Toronto Dominion Bank (TSX:TD) fits that description well. It offers a great mix of dividend income, scale and long-term growth potential that many TSX investors look for when building a core portfolio. And TD’s recent performance only adds to that appeal. In this article, I’ll share why this top TSX dividend stock still looks well positioned to outperform the TSX year over year.
A top TSX dividend stock built for consistency
Before we explore other important fundamental factors, let’s take a quick look at TD Bank’s business model and stock performance. One of the country’s largest banks, it operates in the Canadian personal and commercial banking, U.S. retail banking, asset management and insurance, and wholesale banking segments. This broad design allows the bank to generate income from multiple sources rather than being dependent on a single market.
After rising 69% through 2025, TD stock is currently trading at $129.36 per share with a market cap of nearly $218.6 billion. By comparison, the TSX Composite benchmark rose 28.4% for the year. The bank also rewards its investors with quarterly dividends and currently offers an annualized dividend yield of around 3.3%, increasing its appeal as a top TSX dividend stock to buy for income-oriented investors.
Currently, this TSX dividend stock is trading just below its all-time high, showing sustained momentum rather than a short-lived spike. This solid performance clearly reflects growing investor confidence in TD’s ability to grow earnings while continuing to reward shareholders with dividends. For investors looking for a top TSX dividend stock, this combination of income and capital growth is hard to ignore.
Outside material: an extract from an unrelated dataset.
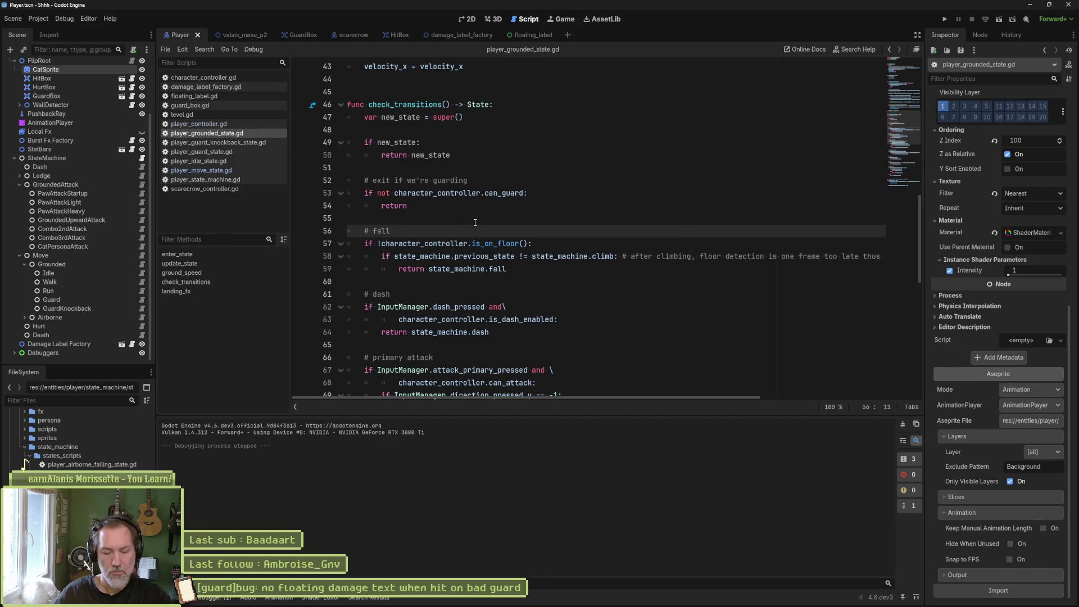
{"action": "key", "text": "shift+alt+o"}
{"action": "type", "text": "state"}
Now let’s take a closer look at the real numbers.
Earnings growth adds another layer of power
TD’s recent financial results help explain why the stock continues to hold up. In the fourth quarter of fiscal 2025 (ending in October), TD posted adjusted earnings of $2.18 per share, a sharp increase year-over-year (YoY).
Similarly, the bank’s adjusted net income for the quarter rose 22% year over year to $3.9 billion. Canadian personal and commercial banking operations posted record revenues, supported by higher loan and deposit volumes. TD’s US retail profits also improved as lower loan loss provisions and balance sheet restructuring began to deliver benefits.
Meanwhile, asset management and wholesale banking added further support with stronger fees and trading income.
A strategy aimed at long-term returns
These solid financials explain why TD appears well-positioned to continue to beat the TSX over time. The bank ended the 2025 financial year with a common equity tier 1 capital ratio of 14.7%, giving it a strong capital buffer.
In 2026, the bank expects to focus on increasing digital engagement, increasing fee revenue and controlling costs. These efforts could continue to support stable earnings growth while maintaining a reliable dividend. That’s why TD’s strong combination of dividend income, resilience and disciplined execution makes it one of the most attractive names on the stock exchange for investors looking for a top dividend stock on the TSX list in the new year.